■ **Text**:

'''

4.2 Required Evaluation Outputs

  1. Model comparison table showing RMSE, MAE, ATS record, Brier score, and correlation for each model across each test season.
  2. Calibration plot (Chapter 30, Section 30.4) showing predicted probability vs actual outcome frequency, with at least 10 bins.
  3. Profit simulation curve showing cumulative profit over time at three edge thresholds (0.5, 1.0, 2.0 points).
  4. SHAP summary plot for the XGBoost model showing the top 20 most important features.
  5. Season-by-season breakdown to identify whether performance is consistent or driven by one outlier season.

Phase 4 Checklist

  • [ ] Walk-forward backtest completed across 3+ out-of-sample seasons
  • [ ] No look-ahead bias in any feature or training step
  • [ ] All three model families evaluated on identical test sets
  • [ ] Brier score computed and compared to a naive baseline (market implied probability)
  • [ ] Profit simulation run with realistic -110 vig assumption
  • [ ] Calibration plots generated for all models
  • [ ] Results are statistically tested: is ATS record significantly above 52.4%? (Chapter 8)

Phase 5: Betting Strategy

Duration: Week 6

Relevant chapters: Chapter 4 (Bankroll Management), Chapter 12 (Line Shopping), Chapter 13 (Value Betting), Chapter 14 (Advanced Bankroll), Chapter 25 (Optimization)

5.1 Kelly-Based Bet Sizing

Implement fractional Kelly sizing as described in Chapter 4 and fully derived in Chapter 14. You must use fractional Kelly (quarter or half Kelly) to account for estimation uncertainty.

"""
phase5_betting_strategy.py
Kelly sizing, line shopping, and bet recommendation engine.
"""

import numpy as np
import pandas as pd
from typing import Dict, List, Tuple, Optional
from dataclasses import dataclass

@dataclass
class BetRecommendation:
    game_id: str
    season: int
    week: int
    home_team: str
    away_team: str
    bet_side: str         # "home_spread", "away_spread", "over", "under"
    model_edge: float     # in points (spread) or probability (moneyline)
    best_odds: int        # American odds at best available book
    best_book: str        # Which sportsbook has the best line
    kelly_fraction: float # Recommended bet size as fraction of bankroll
    bet_amount: float     # Dollar amount at current bankroll
    expected_value: float # Expected profit of the bet


def fractional_kelly(win_prob: float, american_odds: int,
                      kelly_fraction: float = 0.25) -> float:
    """
    Calculate fractional Kelly bet size (Chapter 4, Chapter 14).

    Full Kelly maximizes the geometric growth rate of bankroll but
    requires perfectly known probabilities. Since our probabilities
    are estimated (with error), we use fractional Kelly:

    Full Kelly: f* = (bp - q) / b
    where b = decimal payout ratio, p = win probability, q = 1 - p

    Fractional Kelly: f = kelly_fraction * f*

    Quarter Kelly (0.25) is recommended for sports betting because:
    1. It reduces the impact of probability estimation errors
    2. It reduces variance by ~75% while sacrificing only ~25% of growth rate
    3. It makes drawdowns more psychologically manageable (Chapter 36)

'''

■ **What is asked**:
[1] Do these statements agree with the project guide? Answer yes or no for each, quoting the words of the guide that decide it. (a) The calibration plot must have at least 10 bins. (b) The profit simulation curve uses four edge thresholds. (c) Phase 5 is scheduled for Week 6.
[2] Could you copy out the project guide word for word, from "Phase 5: Betting" to "Chapter 25 (Optimization)"?

■ **Dataset extract**:
'''

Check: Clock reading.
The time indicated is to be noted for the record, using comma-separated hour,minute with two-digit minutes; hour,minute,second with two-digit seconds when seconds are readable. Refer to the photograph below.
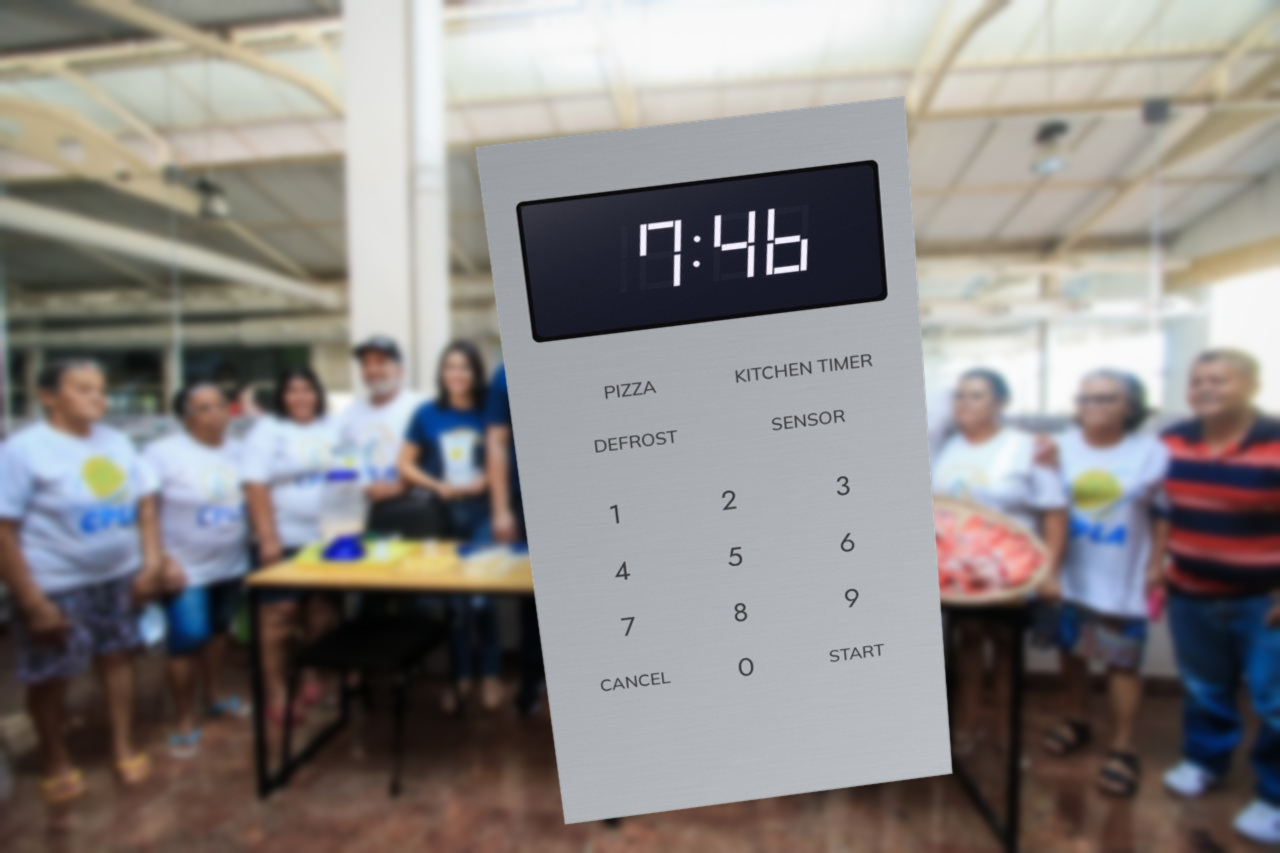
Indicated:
7,46
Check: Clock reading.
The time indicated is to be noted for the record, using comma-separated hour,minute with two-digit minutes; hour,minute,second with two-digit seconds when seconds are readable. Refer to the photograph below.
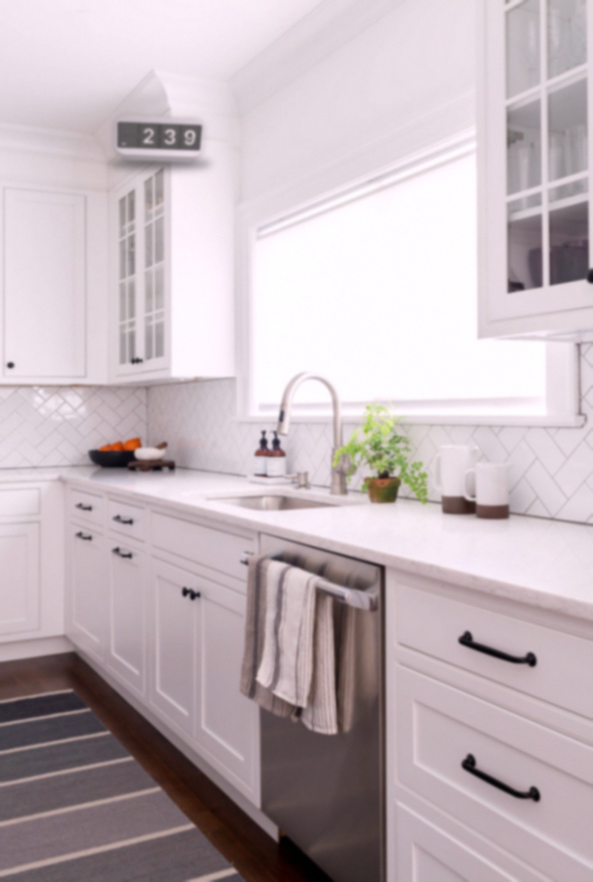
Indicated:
2,39
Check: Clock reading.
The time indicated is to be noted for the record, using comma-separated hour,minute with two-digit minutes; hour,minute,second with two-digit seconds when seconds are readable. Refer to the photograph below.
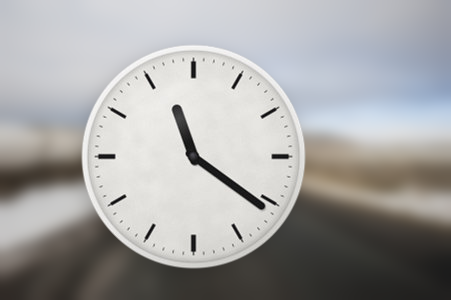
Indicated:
11,21
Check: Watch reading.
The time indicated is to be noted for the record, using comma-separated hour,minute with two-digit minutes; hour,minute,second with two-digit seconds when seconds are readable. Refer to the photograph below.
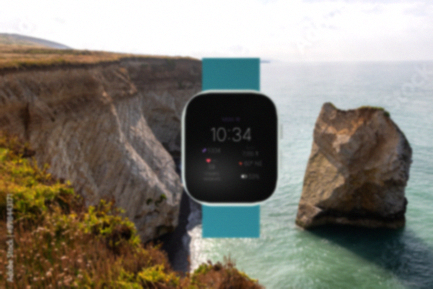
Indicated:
10,34
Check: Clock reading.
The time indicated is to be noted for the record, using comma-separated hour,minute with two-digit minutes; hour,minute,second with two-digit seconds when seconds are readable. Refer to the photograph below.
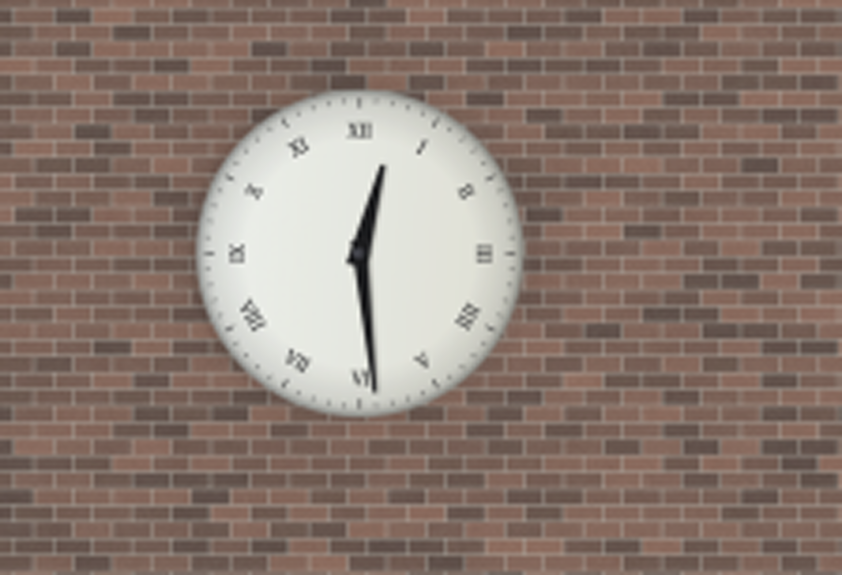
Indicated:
12,29
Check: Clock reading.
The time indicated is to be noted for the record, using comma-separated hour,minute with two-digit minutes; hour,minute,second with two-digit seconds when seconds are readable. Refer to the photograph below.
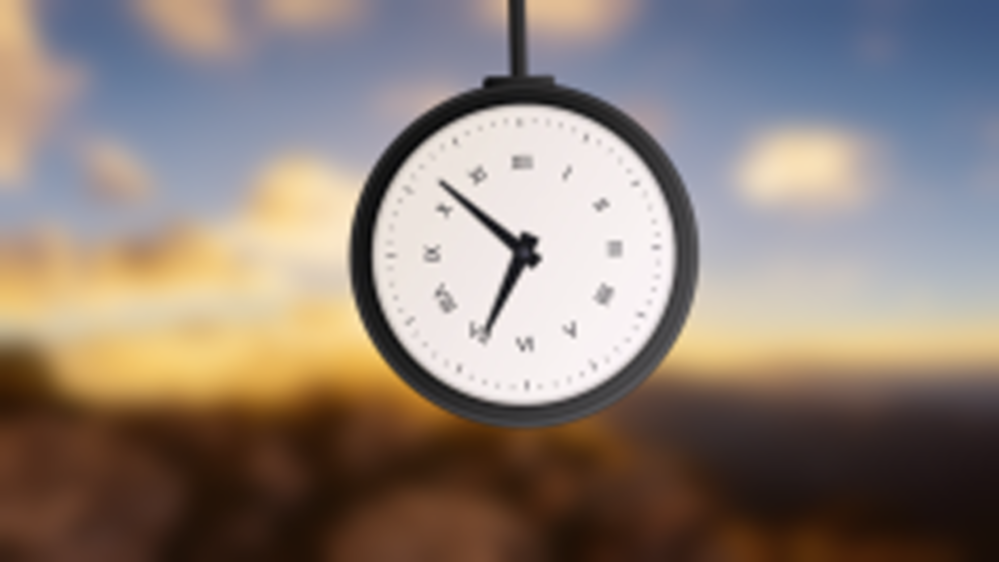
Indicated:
6,52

'''

■ **Solutions for each task**:
[1]
(a) Yes: "with at least 10 bins"
(b) No: "three edge thresholds (0.5, 1.0, 2.0 points)"
(c) Yes: "Duration: Week 6"

[2]
Phase 5: Betting Strategy

Duration: Week 6

Relevant chapters: Chapter 4 (Bankroll Management), Chapter 12 (Line Shopping), Chapter 13 (Value Betting), Chapter 14 (Advanced Bankroll), Chapter 25 (Optimization)